Nanos requires dynamic libraries, but they use static linking for now. Also, TLS (now available) is required. Finally, Barrelfish still leaks memory, and a lot of runtime from C++ is not in Barrelfish. Hake was also not easy to use for Nanos. It is inflexible and not compatible with autoconf, which makes existing apps difficult to port.
Zeus proposes a GCC cross-compiler and to use newlib to replace libc, so GNU libstdc++ and libgcc_eh work. He specifies 3 targets (x86_64, i386 & scc).
To show that newlib already works, he shows an example of bash running on Barrelfish. He notes that there are still many missing features, such as fork(), wait(), kill() & execve(), which prevent the shell from starting anything yet. There are also problems with loop dependencies between libbarrelfish and libc (now newlib) that are not easy to work around and other small implementation problems, like a bug in memory allocation on Barrelfish that leaks memory.

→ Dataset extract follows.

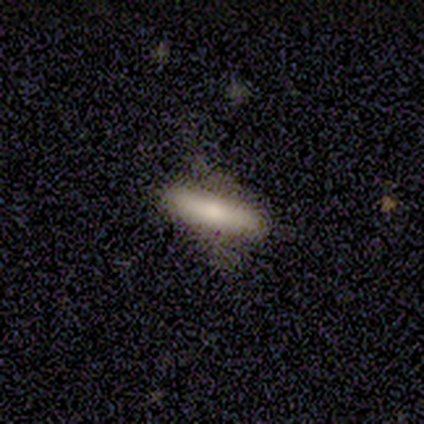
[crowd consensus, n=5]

GASnet uses common API code and conduit code specific to network hardware. There is a conduit for Barrelfish, which creates a complete network to all CPUs.
Andrew: What do you want to run on top of gasnet? Zeus: OpenMP and other projects are using it.

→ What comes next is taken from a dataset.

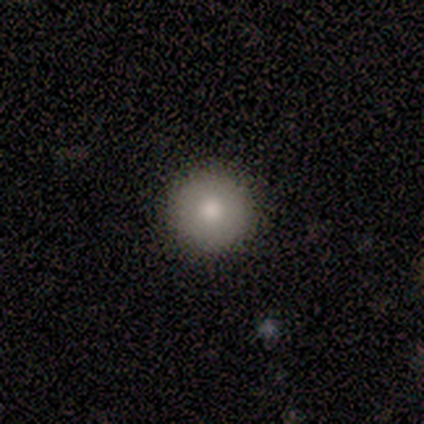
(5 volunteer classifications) smooth-or-featured: smooth: 100% | featured or disk: 0% | star or artifact: 0%
  how-rounded: round: 100% | in between: 0% | cigar-shaped: 0%
  merging: none: 100% | minor disturbance: 0% | major disturbance: 0% | merger: 0%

Werner: <Couldn't understand the question>? Zeus: Bash shell is very simple. Had to solve simple things. Need to implement newlib syscalls.

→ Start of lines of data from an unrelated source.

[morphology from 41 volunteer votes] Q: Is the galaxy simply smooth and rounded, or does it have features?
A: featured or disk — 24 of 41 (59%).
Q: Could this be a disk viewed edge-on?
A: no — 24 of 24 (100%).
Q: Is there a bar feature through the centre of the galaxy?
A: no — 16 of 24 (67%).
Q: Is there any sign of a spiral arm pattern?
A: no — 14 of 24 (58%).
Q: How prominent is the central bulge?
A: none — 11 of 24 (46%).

Someone: Any rough ideas about performance? 4 threads sounds like overhead? Zeus: Not very good performance yet. We used spinlocks everywhere, but will replace by mutexes (hoping to reduce overhead). Expect to have more performance than UDP in the end.
Jana Giceva - Database-OS co-design
Jana started off by showing the diversity in current HW resources and how this is not well handled if operating systems and databases are not working together on this problem. New hardware trends and diverse workloads already influence database research and appliances are an example where tying a database closely with the operating system has tangible benefits.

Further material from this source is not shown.